Problem to solve.
Retype the entries line for line, from the line containing "text Dotterbolag [148, 960, 1093, 989]" through the line containing "table_cell Om era", with no changes.

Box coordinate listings
◇ ◇ ◇ ◇

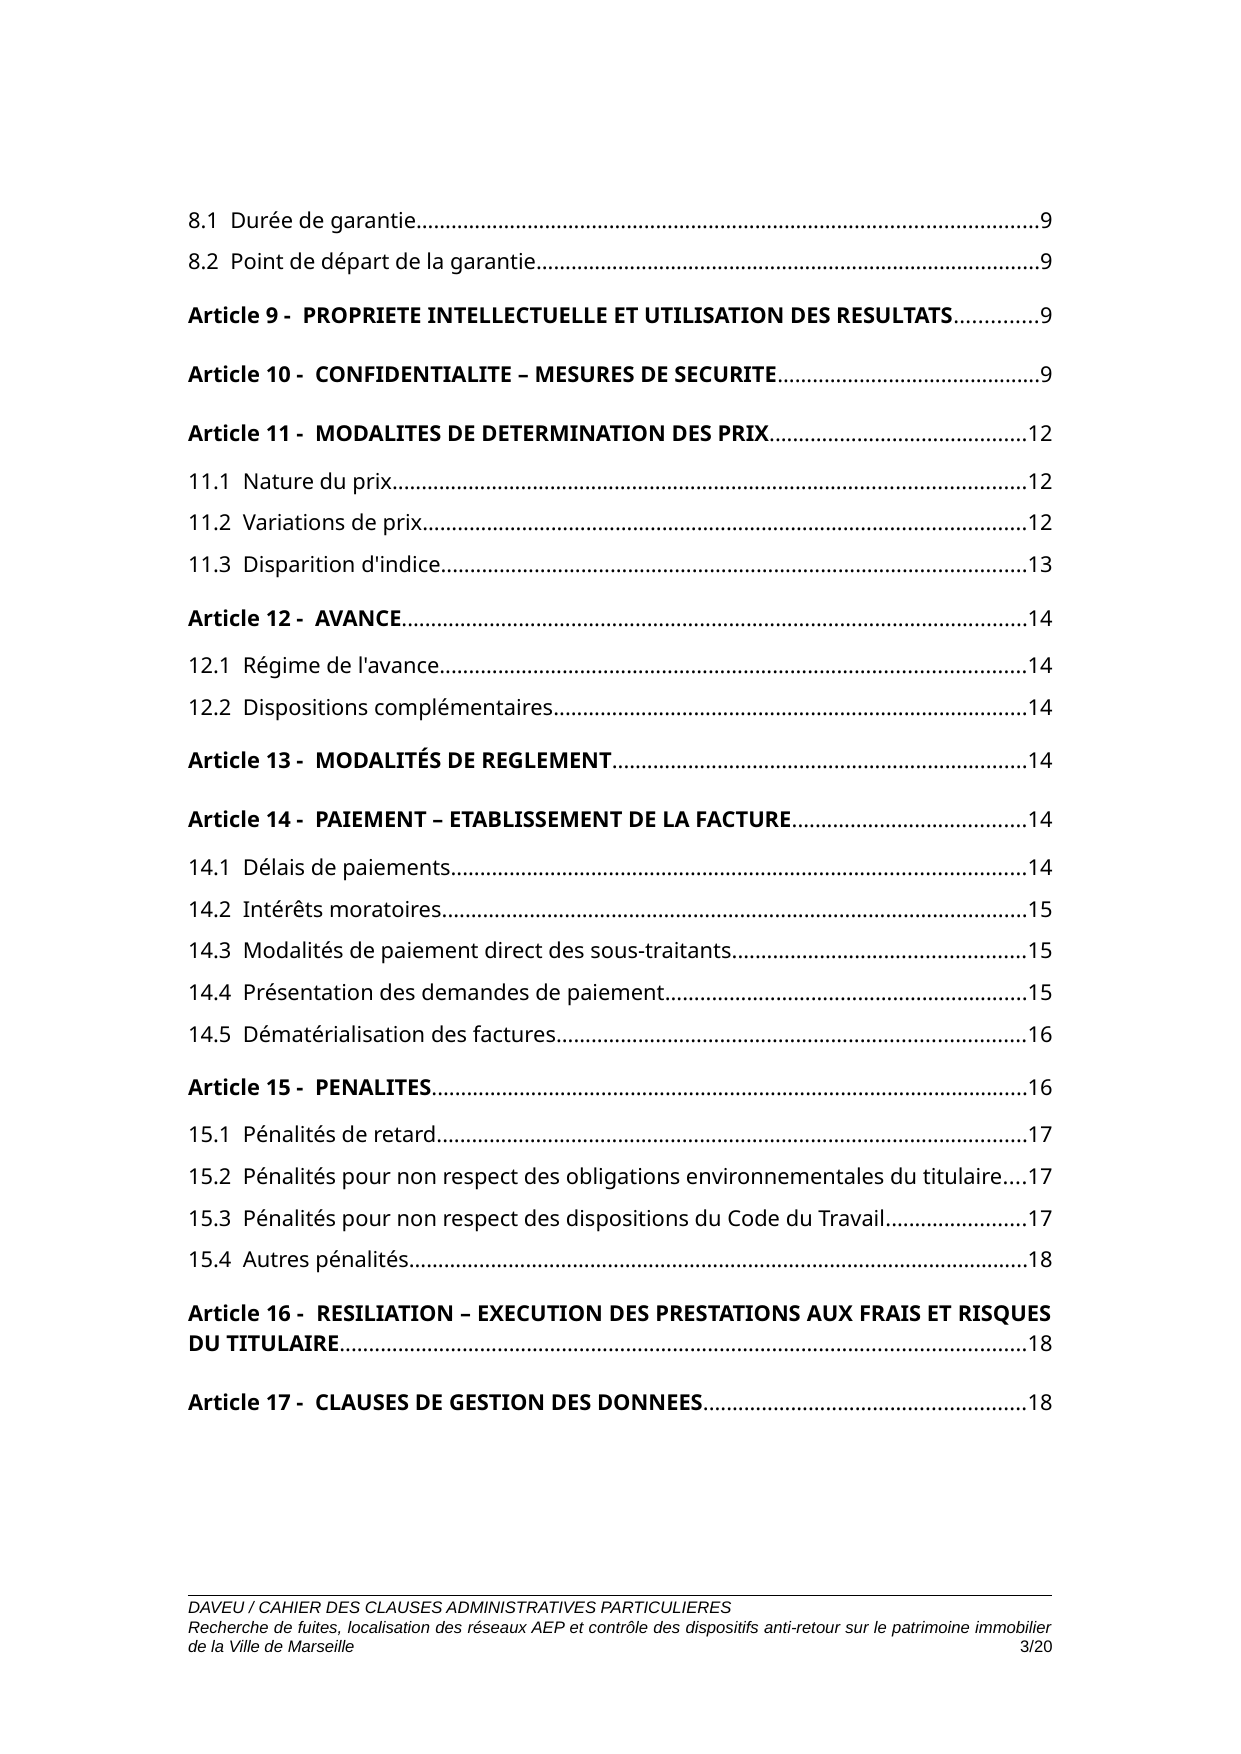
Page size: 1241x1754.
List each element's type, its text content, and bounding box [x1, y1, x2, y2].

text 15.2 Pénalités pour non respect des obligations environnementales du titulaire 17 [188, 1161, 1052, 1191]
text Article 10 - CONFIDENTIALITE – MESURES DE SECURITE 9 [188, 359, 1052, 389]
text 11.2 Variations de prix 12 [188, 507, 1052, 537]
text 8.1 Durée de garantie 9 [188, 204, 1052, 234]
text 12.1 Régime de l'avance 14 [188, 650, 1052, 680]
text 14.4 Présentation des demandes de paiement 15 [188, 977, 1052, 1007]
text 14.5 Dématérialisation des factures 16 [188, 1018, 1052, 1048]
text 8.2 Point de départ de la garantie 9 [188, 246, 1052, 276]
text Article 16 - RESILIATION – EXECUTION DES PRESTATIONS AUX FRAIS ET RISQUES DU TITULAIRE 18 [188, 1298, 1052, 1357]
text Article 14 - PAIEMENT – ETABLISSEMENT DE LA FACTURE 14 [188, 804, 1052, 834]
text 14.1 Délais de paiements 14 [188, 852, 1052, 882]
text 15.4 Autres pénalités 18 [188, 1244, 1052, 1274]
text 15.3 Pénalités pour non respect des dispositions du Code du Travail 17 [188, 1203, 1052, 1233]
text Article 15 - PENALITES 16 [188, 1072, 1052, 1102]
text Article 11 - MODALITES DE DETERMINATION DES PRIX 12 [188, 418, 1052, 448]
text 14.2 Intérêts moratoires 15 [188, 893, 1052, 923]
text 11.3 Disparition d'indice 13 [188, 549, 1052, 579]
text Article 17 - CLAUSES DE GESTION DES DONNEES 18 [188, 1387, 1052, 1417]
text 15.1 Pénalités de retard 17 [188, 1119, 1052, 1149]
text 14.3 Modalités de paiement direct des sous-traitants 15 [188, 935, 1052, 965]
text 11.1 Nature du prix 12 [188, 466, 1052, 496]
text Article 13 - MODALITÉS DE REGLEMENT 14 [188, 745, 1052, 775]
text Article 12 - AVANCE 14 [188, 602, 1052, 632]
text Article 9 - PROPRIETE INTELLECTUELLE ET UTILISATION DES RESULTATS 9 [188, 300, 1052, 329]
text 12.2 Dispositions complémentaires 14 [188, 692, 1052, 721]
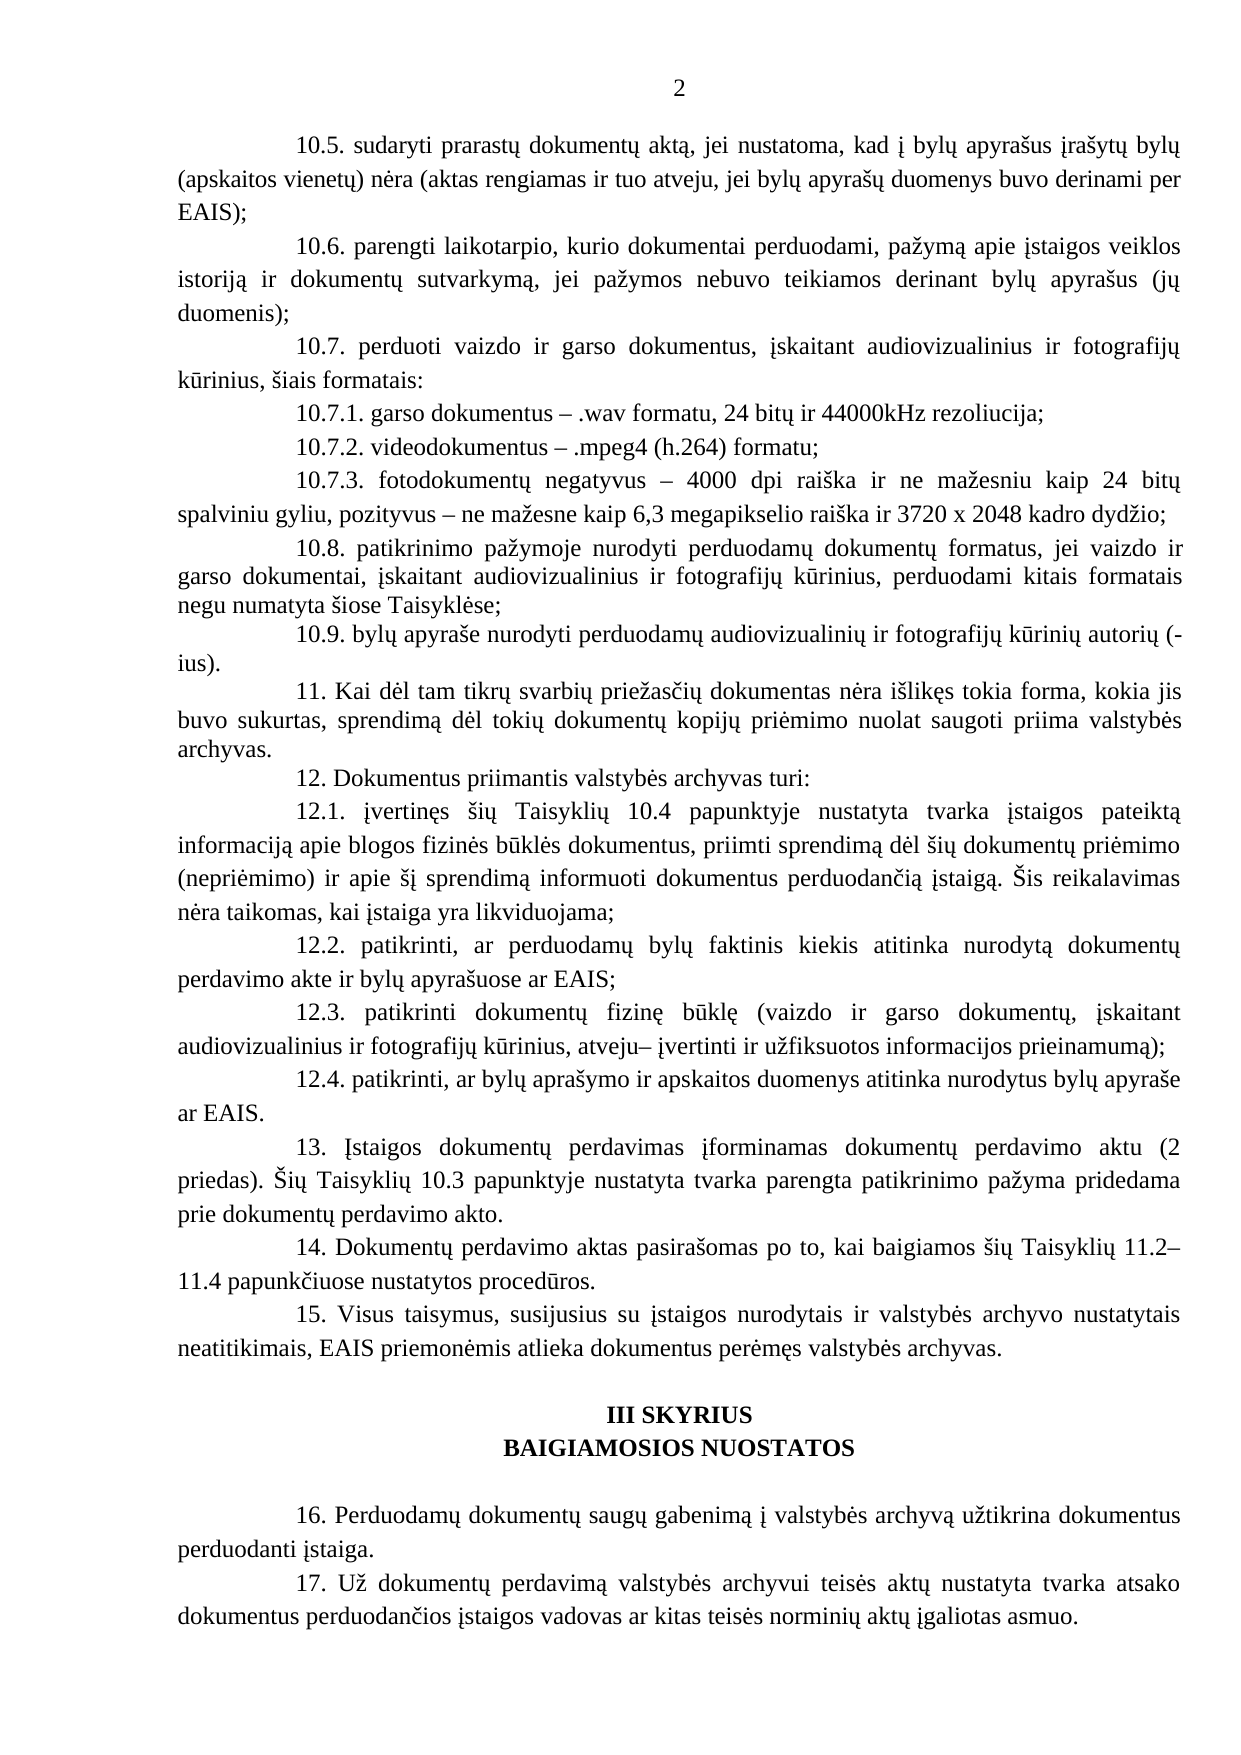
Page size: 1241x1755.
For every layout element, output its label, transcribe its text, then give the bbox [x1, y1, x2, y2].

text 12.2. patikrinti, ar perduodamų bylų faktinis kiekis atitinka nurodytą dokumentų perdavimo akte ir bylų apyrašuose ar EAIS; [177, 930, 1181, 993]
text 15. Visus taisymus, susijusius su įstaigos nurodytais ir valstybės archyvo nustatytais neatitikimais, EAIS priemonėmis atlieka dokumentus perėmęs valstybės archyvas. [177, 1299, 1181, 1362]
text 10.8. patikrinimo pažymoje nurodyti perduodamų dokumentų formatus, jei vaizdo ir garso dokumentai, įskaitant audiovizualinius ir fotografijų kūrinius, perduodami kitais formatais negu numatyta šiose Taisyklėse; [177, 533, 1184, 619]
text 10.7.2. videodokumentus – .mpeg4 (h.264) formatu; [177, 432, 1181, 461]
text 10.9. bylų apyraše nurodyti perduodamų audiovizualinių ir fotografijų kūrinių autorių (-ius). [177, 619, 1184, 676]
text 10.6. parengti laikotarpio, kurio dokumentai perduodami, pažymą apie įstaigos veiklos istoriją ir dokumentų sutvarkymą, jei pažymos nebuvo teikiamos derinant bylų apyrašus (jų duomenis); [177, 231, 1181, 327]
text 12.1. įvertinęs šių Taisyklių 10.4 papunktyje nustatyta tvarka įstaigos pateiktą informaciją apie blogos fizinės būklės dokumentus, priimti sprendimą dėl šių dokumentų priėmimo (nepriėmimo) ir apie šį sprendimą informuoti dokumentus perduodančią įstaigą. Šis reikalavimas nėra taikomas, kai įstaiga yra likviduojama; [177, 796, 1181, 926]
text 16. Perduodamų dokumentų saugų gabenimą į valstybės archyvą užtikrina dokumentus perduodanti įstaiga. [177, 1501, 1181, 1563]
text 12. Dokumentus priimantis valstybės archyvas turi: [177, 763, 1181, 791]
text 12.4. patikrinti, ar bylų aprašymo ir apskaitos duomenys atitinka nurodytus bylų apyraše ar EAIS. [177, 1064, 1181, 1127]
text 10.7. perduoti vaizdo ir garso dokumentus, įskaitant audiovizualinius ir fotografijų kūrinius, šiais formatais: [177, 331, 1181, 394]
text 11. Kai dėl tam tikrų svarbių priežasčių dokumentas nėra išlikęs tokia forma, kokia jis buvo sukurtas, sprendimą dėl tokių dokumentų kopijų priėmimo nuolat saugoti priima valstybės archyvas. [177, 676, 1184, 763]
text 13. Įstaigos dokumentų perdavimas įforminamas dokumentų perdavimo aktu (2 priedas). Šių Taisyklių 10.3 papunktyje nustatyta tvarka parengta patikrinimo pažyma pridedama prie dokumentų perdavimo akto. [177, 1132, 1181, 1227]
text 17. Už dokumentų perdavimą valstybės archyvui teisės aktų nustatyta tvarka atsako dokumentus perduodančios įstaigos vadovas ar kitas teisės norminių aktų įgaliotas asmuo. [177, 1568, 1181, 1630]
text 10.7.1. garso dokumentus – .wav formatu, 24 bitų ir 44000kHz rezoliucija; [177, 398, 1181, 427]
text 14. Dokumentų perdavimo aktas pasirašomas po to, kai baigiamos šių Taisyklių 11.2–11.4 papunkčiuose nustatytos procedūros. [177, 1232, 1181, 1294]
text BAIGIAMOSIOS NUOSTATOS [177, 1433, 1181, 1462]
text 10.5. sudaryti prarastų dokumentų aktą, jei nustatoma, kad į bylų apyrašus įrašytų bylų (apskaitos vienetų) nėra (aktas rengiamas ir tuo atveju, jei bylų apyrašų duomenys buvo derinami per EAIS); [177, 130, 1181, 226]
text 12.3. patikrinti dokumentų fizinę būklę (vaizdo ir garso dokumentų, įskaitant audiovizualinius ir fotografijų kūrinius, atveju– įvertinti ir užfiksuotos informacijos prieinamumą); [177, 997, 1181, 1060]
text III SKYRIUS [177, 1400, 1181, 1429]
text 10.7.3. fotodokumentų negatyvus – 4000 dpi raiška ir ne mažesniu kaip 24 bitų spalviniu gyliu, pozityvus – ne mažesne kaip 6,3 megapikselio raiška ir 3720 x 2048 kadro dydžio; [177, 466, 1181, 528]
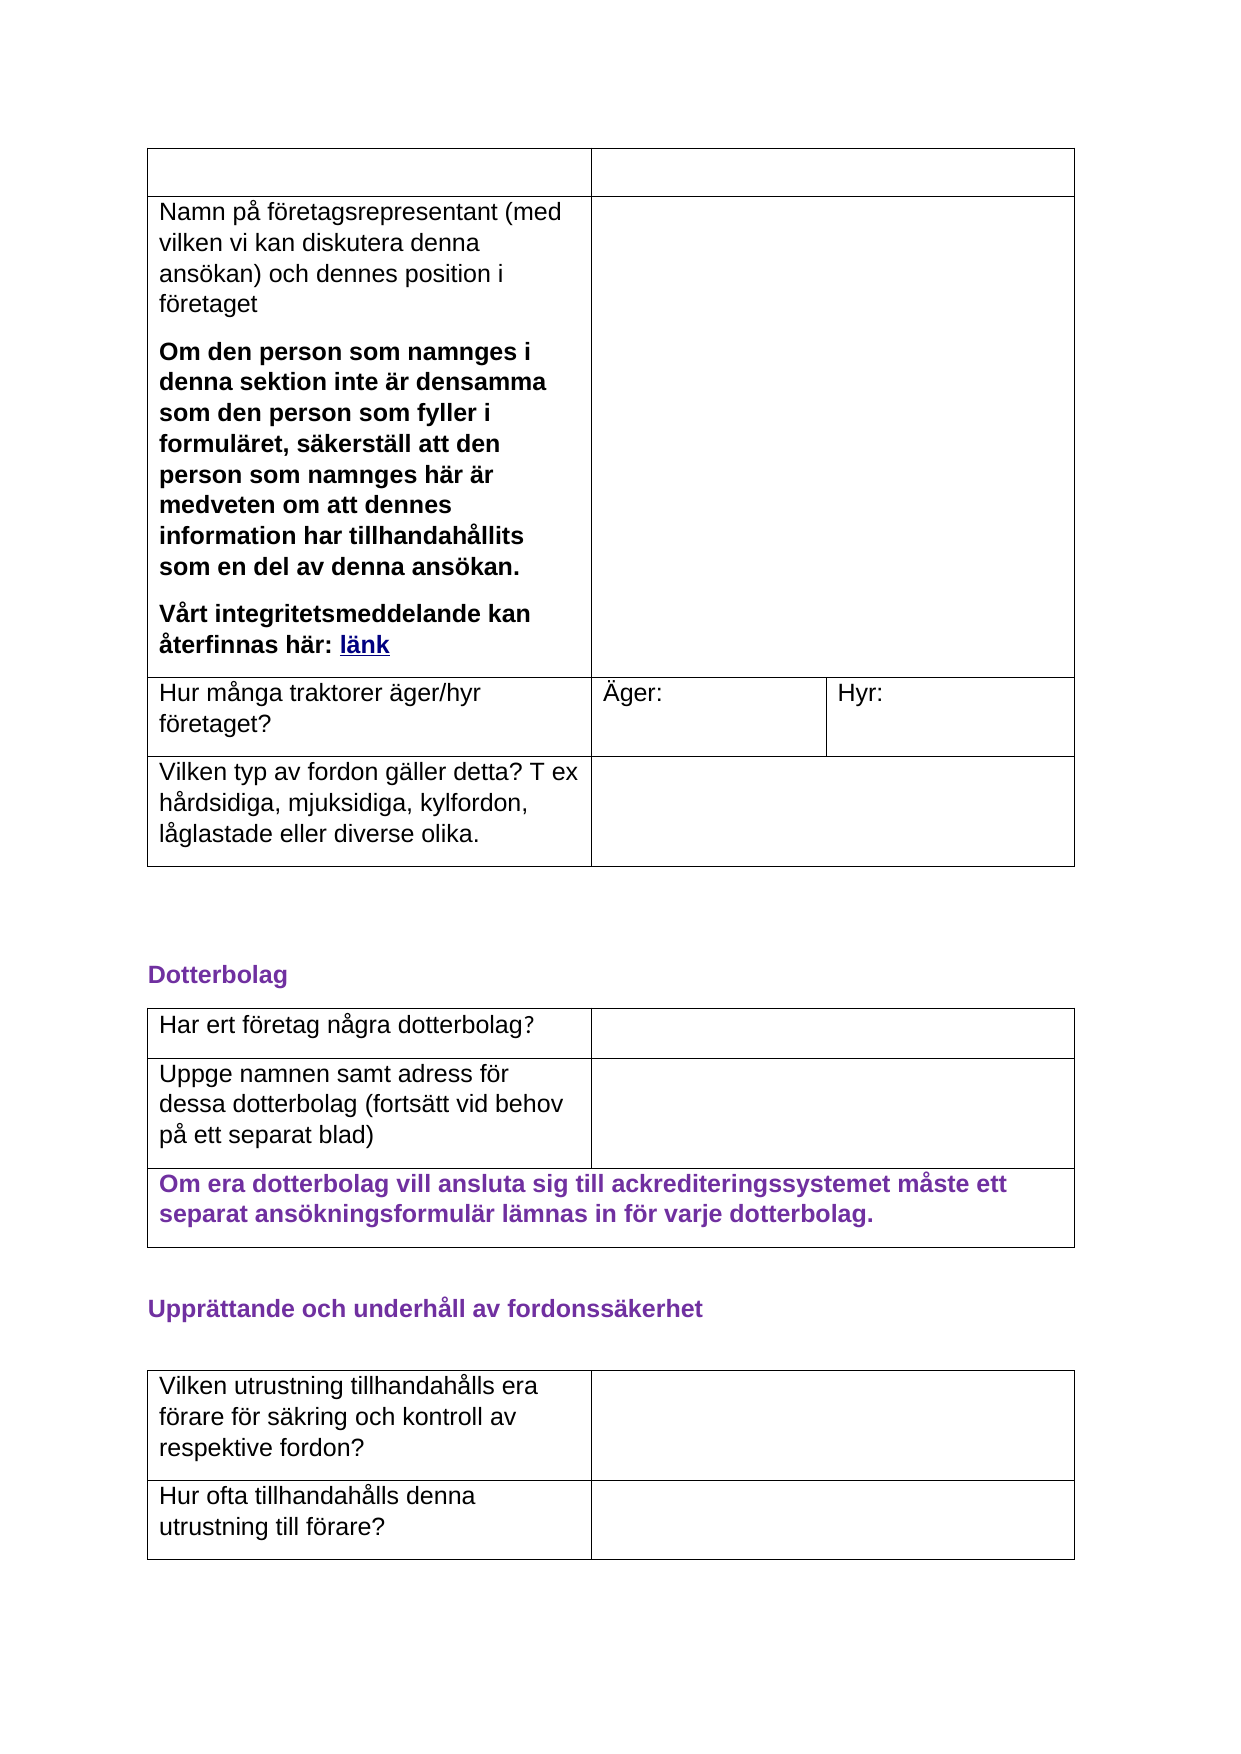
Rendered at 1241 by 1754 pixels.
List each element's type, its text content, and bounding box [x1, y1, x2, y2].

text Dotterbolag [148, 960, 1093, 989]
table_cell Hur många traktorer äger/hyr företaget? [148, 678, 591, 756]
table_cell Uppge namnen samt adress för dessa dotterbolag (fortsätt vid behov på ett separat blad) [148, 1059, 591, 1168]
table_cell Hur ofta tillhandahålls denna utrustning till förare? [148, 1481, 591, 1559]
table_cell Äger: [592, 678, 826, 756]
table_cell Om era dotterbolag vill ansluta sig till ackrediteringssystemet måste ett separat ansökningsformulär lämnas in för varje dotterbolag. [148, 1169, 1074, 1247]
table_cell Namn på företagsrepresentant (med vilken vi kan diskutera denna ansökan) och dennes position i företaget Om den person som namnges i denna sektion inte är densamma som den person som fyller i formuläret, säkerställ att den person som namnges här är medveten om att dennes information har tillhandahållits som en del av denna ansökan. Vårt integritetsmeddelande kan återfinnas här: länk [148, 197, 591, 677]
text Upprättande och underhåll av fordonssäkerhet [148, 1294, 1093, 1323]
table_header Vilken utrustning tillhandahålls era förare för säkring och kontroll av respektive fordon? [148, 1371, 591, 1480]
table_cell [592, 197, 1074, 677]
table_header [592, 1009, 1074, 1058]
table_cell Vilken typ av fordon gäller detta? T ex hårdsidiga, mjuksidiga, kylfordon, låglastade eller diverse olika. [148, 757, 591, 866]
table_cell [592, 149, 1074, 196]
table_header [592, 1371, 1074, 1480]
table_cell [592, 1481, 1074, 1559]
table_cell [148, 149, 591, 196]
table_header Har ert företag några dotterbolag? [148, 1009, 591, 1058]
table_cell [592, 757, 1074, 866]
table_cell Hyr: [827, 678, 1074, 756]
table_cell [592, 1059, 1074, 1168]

◇ ◇ ◇ ◇

Written answer.
text Dotterbolag [148, 960, 1093, 989]
table_cell Hur många traktorer äger/hyr företaget? [148, 678, 591, 756]
table_cell Uppge namnen samt adress för dessa dotterbolag (fortsätt vid behov på ett separat blad) [148, 1059, 591, 1168]
table_cell Hur ofta tillhandahålls denna utrustning till förare? [148, 1481, 591, 1559]
table_cell Äger: [592, 678, 826, 756]
table_cell Om era dotterbolag vill ansluta sig till ackrediteringssystemet måste ett separat ansökningsformulär lämnas in för varje dotterbolag. [148, 1169, 1074, 1247]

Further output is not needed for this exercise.